Sandy Osiecki

No. 11
- Position: Quarterback

Personal information
- Born: May 18, 1960 (age 65) Ansonia, Connecticut, U.S.
- Height: 6 ft 5 in (1.96 m)
- Weight: 202 lb (92 kg)

Career information
- High school: Ansonia (Ansonia, Connecticut)
- College: Arizona State
- NFL draft: 1984: undrafted

Career history
- Arizona Wranglers (1984)*; Kansas City Chiefs (1984–1985); Buffalo Bills (1986)*; Cincinnati Bengals (1986)*; Kansas City Chiefs (1987);
- * Offseason and/or practice squad member only

Career NFL statistics
- TD–INT: 0-1
- Passing yards: 64
- Passer rating: 27.6
- Stats at Pro Football Reference

= Sandy Osiecki =

American football player (born 1960)

Stanley Eugene "Sandy" Osiecki (born May 18, 1960) is a former quarterback in the National Football League (NFL). He played college football at Arizona State.

==Early life==
Osiecki was born and grew up in Ansonia, Connecticut, and attended Ansonia High School, where he played on the baseball and football teams. He was a three-year starter for the Chargers and helped lead the team to a New England-record 36 straight wins and two consecutive state titles. He signed to play college football at Arizona State University after receiving scholarship offers from over 60 schools.

==College career==
Osiecki played in one game as a true freshman and also started for the Sun Devils' junior varsity team. He played one total snap as a sophomore.
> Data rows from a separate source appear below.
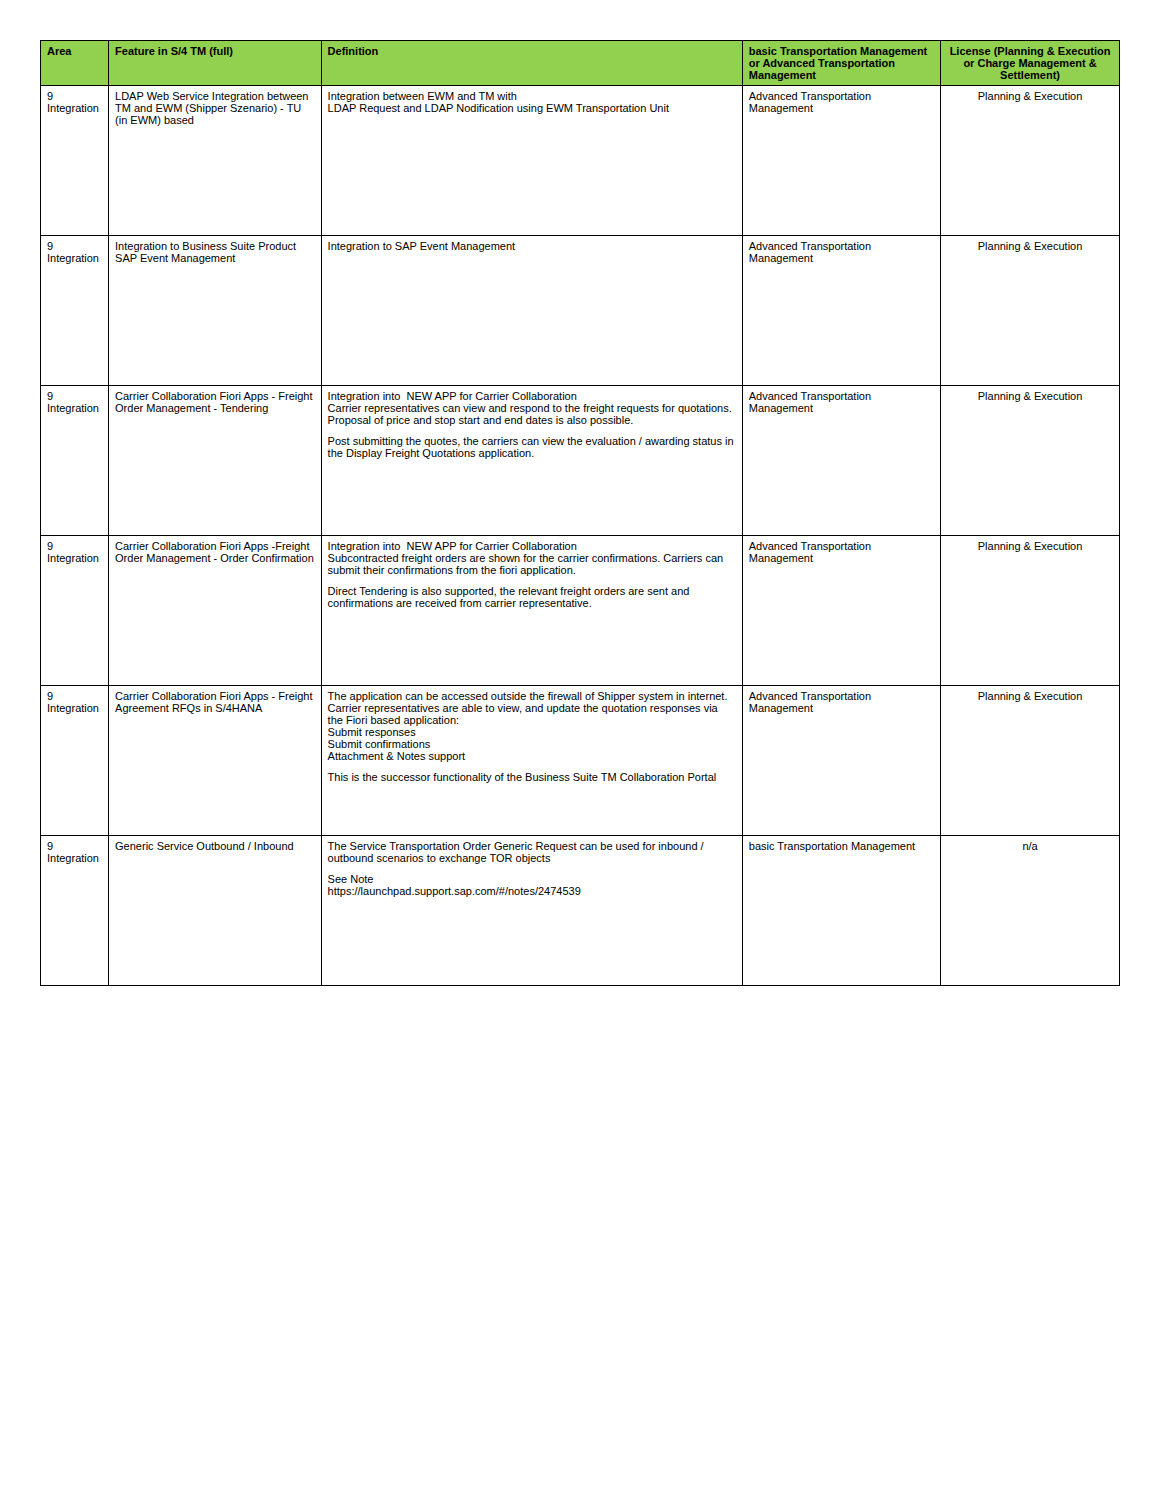| Area | Feature in S/4 TM (full) | Definition | basic Transportation Management or Advanced Transportation Management | License (Planning & Execution or Charge Management & Settlement) |
| --- | --- | --- | --- | --- |
| 9 Integration | LDAP Web Service Integration between TM and EWM (Shipper Szenario) - TU (in EWM) based | Integration between EWM and TM with LDAP Request and LDAP Nodification using EWM Transportation Unit | Advanced Transportation Management | Planning & Execution |
| 9 Integration | Integration to Business Suite Product SAP Event Management | Integration to SAP Event Management | Advanced Transportation Management | Planning & Execution |
| 9 Integration | Carrier Collaboration Fiori Apps - Freight Order Management - Tendering | Integration into NEW APP for Carrier Collaboration Carrier representatives can view and respond to the freight requests for quotations. Proposal of price and stop start and end dates is also possible. Post submitting the quotes, the carriers can view the evaluation / awarding status in the Display Freight Quotations application. | Advanced Transportation Management | Planning & Execution |
| 9 Integration | Carrier Collaboration Fiori Apps -Freight Order Management - Order Confirmation | Integration into NEW APP for Carrier Collaboration Subcontracted freight orders are shown for the carrier confirmations. Carriers can submit their confirmations from the fiori application. Direct Tendering is also supported, the relevant freight orders are sent and confirmations are received from carrier representative. | Advanced Transportation Management | Planning & Execution |
| 9 Integration | Carrier Collaboration Fiori Apps - Freight Agreement RFQs in S/4HANA | The application can be accessed outside the firewall of Shipper system in internet. Carrier representatives are able to view, and update the quotation responses via the Fiori based application: Submit responses Submit confirmations Attachment & Notes support This is the successor functionality of the Business Suite TM Collaboration Portal | Advanced Transportation Management | Planning & Execution |
| 9 Integration | Generic Service Outbound / Inbound | The Service Transportation Order Generic Request can be used for inbound / outbound scenarios to exchange TOR objects See Note https://launchpad.support.sap.com/#/notes/2474539 | basic Transportation Management | n/a |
After his sophomore year, Osiecki won the starting quarterback job, but he suffered a season-ending knee injury against Oregon in the season opener, and ultimately Todd Hons replaced him. Osiecki served as the team's holder and backup quarterback for his final two seasons. He finished his collegiate career completing 13 of 28 passes for 204 yards with one touchdown and three interceptions in 25 games played.

==Professional career==
Osiecki was selected by the Arizona Wranglers in the 1984 USFL Territorial Draft, but was cut during training camp. He was signed by the Kansas City Chiefs in 1984 and served as the team's third-string quarterback. Osiecki appeared in four games with the Chiefs. Osiecki's most significant playing time came on November 4, 1984 against the Seattle Seahawks, completing seven of 16 passes for 64 yards with one interception in the fourth quarter. The interception was returned for a touchdown and was the fourth such interception in the same game, an NFL record. He was cut by the Chiefs at the end of training camp in 1985. Osiecki spent the 1986 offseason on the Buffalo Bills until being released. He was signed by the Cincinnati Bengals but did not make the final roster out of training camp. Osiecki returned to the Chiefs in October 1987 as a replacement player during the 1987 NFL players strike and was released after the strike ended.

==Personal life==
Osiecki's son Mike was Connecticut's state Gatorade Player of the Year in 2008 and played college football at the University of Connecticut before retiring from football due to concussions. A second son, Ryan, played quarterback at the University of New Haven.